#### [SET PROBLEM A]
Give everything in the records from the line containing "common name: Grassleaf spurge" down to the line containing "common name: Crownvetch", both lines included, as a JSON list of strings with one string per line and blank lines left out.

#### [PROVIDED PASSAGE]
Start

Well, Paul Molitor had historically been a trick player to pin down position-wise. He came up as a shortstop, getting his first change in the bigs when Robin Yount left the Brewers during Spring Training 1978. He only played 33 games at short that season, but it was enough to have him listed as a pure SS on his 1979 card. He played 10 games at short in 1979 and 12 in 1980, but maintained a dual listed as an “SS-2B” on Topps 1980 and 1981 issues. After spending all of 1981 in the outfield, Topps gave him the rare “2B-SS-OF” listing on his 1982 card. Molly moved to third base in 1982, and played there primarily for most of the next five years. Topps reacted in kind and listed his as either a 3B or 3B/DH through the end of the decade.

Donruss and Fleer, entering the market in 1981, both listed him as a 2B in their debut sets. Fleer gave him a pure (and accurate) OF tag in 1982, whereas Donruss went with the very broad “OF/IF” brand. Both brands followed suit with Topps and used 3B and DH marks exclusively through 1990. Upper Deck and Score did the same.

End

#### [SET PROBLEM B]
For each statement below, say yes or no depending on whether it agrees with the passage on Paul Molitor's card positions, and quote the words from the passage that decide it. (i) Donruss and Fleer both listed Molitor as a 2B in their debut sets. (ii) Molitor played 33 games at shortstop in 1979. (iii) Donruss gave Molitor a pure OF tag in 1982.

#### [DATASET CONTENT]
Start

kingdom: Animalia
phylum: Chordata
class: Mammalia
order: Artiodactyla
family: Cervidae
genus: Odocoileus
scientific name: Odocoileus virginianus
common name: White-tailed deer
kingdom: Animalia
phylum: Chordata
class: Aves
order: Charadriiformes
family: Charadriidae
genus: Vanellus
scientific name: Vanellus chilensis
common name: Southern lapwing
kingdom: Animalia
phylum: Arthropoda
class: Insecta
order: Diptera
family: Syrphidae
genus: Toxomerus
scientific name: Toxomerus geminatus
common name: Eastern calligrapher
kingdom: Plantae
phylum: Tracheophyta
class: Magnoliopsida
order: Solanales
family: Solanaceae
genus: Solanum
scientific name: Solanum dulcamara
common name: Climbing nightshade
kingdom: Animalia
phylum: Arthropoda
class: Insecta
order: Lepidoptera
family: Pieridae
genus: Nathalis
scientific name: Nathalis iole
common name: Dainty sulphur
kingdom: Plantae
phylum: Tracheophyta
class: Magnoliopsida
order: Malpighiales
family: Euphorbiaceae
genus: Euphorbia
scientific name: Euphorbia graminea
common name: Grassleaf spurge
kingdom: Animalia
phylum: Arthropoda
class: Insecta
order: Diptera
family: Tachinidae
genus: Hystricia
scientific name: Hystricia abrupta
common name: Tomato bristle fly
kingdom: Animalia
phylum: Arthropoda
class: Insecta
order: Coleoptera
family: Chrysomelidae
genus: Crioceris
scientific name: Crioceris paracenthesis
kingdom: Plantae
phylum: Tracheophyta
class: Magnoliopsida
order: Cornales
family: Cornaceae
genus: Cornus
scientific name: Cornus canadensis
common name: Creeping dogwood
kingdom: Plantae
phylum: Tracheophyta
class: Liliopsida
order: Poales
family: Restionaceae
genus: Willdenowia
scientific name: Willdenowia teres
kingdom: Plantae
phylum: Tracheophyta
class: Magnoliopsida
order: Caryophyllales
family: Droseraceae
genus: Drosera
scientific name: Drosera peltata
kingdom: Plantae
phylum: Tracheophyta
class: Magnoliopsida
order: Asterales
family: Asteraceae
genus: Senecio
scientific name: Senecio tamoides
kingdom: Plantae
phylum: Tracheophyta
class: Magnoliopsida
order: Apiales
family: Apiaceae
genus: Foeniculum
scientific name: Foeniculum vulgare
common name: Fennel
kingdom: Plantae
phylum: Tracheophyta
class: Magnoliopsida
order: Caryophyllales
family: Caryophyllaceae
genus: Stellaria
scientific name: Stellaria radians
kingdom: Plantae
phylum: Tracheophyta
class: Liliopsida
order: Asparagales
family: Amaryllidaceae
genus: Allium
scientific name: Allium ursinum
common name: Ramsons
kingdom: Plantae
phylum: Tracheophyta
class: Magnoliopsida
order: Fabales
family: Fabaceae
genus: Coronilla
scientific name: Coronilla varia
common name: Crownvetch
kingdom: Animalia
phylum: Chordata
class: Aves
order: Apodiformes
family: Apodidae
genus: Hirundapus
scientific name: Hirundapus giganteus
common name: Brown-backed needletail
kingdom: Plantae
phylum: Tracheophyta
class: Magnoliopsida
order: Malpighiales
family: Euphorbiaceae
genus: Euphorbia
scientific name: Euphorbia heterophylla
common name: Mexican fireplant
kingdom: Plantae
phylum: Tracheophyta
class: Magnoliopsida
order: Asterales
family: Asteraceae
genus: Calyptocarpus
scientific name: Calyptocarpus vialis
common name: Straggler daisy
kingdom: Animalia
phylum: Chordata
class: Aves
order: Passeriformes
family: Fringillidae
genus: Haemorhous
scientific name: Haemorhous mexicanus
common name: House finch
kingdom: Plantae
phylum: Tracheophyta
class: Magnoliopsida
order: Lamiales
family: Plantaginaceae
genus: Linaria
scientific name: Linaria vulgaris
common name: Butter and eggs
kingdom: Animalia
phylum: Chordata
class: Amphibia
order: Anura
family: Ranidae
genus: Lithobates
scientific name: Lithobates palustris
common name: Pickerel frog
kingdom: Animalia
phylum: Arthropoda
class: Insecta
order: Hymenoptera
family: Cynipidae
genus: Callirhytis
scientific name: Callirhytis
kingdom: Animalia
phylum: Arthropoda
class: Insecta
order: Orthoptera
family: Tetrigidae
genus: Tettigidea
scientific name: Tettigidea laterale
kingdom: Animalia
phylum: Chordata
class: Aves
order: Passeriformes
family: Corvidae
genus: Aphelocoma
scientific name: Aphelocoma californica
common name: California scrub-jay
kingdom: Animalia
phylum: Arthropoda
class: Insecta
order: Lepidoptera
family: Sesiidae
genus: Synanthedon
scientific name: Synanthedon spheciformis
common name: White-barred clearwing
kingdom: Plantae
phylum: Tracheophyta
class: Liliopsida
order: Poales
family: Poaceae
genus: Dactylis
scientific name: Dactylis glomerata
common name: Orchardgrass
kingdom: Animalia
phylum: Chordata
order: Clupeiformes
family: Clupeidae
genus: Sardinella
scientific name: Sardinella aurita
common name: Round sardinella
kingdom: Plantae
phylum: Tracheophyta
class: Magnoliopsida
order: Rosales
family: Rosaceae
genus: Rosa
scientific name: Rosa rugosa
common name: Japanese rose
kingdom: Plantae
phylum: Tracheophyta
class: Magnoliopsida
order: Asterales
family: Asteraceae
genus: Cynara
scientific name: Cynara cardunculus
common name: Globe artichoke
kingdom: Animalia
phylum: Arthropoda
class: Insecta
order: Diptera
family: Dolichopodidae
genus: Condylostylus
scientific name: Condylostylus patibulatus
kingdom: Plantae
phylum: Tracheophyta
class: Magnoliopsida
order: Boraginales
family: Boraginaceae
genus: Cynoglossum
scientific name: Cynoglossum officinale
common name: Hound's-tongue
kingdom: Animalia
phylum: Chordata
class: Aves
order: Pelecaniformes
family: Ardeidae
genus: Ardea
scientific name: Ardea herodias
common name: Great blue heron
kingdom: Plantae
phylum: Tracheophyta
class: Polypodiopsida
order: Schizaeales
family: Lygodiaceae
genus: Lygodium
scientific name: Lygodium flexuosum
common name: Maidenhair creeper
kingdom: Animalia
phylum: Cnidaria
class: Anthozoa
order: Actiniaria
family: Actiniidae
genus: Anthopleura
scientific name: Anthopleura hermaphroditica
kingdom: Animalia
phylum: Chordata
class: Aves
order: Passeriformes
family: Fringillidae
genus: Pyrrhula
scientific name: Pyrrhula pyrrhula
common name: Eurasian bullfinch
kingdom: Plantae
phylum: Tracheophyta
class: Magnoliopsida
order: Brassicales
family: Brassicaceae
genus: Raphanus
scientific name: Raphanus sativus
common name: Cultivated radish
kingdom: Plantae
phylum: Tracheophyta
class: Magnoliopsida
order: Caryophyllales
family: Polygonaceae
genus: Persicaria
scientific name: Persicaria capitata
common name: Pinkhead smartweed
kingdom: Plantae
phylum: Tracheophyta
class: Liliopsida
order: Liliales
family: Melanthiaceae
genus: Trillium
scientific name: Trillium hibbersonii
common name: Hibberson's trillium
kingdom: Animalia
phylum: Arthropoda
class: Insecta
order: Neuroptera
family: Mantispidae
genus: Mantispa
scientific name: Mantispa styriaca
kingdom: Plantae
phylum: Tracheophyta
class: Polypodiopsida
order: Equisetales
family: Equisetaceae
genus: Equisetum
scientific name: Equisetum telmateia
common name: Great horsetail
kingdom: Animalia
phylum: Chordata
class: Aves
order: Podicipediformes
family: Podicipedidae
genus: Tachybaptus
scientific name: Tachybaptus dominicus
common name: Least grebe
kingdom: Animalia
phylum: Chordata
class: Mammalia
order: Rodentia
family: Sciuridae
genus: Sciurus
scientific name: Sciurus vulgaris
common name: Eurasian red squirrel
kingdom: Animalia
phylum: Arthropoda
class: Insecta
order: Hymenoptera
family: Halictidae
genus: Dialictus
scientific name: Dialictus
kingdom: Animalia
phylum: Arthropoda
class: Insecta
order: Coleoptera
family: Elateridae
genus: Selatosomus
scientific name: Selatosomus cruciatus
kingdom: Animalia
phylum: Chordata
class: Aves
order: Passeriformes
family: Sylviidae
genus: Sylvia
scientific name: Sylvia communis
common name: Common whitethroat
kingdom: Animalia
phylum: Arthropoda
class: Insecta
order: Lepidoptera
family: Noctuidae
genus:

End

#### [CORRECT RESPONSE A]
[
  "common name: Grassleaf spurge",
  "kingdom: Animalia",
  "phylum: Arthropoda",
  "class: Insecta",
  "order: Diptera",
  "family: Tachinidae",
  "genus: Hystricia",
  "scientific name: Hystricia abrupta",
  "common name: Tomato bristle fly",
  "kingdom: Animalia",
  "phylum: Arthropoda",
  "class: Insecta",
  "order: Coleoptera",
  "family: Chrysomelidae",
  "genus: Crioceris",
  "scientific name: Crioceris paracenthesis",
  "kingdom: Plantae",
  "phylum: Tracheophyta",
  "class: Magnoliopsida",
  "order: Cornales",
  "family: Cornaceae",
  "genus: Cornus",
  "scientific name: Cornus canadensis",
  "common name: Creeping dogwood",
  "kingdom: Plantae",
  "phylum: Tracheophyta",
  "class: Liliopsida",
  "order: Poales",
  "family: Restionaceae",
  "genus: Willdenowia",
  "scientific name: Willdenowia teres",
  "kingdom: Plantae",
  "phylum: Tracheophyta",
  "class: Magnoliopsida",
  "order: Caryophyllales",
  "family: Droseraceae",
  "genus: Drosera",
  "scientific name: Drosera peltata",
  "kingdom: Plantae",
  "phylum: Tracheophyta",
  "class: Magnoliopsida",
  "order: Asterales",
  "family: Asteraceae",
  "genus: Senecio",
  "scientific name: Senecio tamoides",
  "kingdom: Plantae",
  "phylum: Tracheophyta",
  "class: Magnoliopsida",
  "order: Apiales",
  "family: Apiaceae",
  "genus: Foeniculum",
  "scientific name: Foeniculum vulgare",
  "common name: Fennel",
  "kingdom: Plantae",
  "phylum: Tracheophyta",
  "class: Magnoliopsida",
  "order: Caryophyllales",
  "family: Caryophyllaceae",
  "genus: Stellaria",
  "scientific name: Stellaria radians",
  "kingdom: Plantae",
  "phylum: Tracheophyta",
  "class: Liliopsida",
  "order: Asparagales",
  "family: Amaryllidaceae",
  "genus: Allium",
  "scientific name: Allium ursinum",
  "common name: Ramsons",
  "kingdom: Plantae",
  "phylum: Tracheophyta",
  "class: Magnoliopsida",
  "order: Fabales",
  "family: Fabaceae",
  "genus: Coronilla",
  "scientific name: Coronilla varia",
  "common name: Crownvetch"
]

#### [CORRECT RESPONSE B]
(i) Yes: "Donruss and Fleer, entering the market in 1981, both listed him as a 2B in their debut sets."
(ii) No: "He played 10 games at short in 1979"
(iii) No: "whereas Donruss went with the very broad “OF/IF” brand"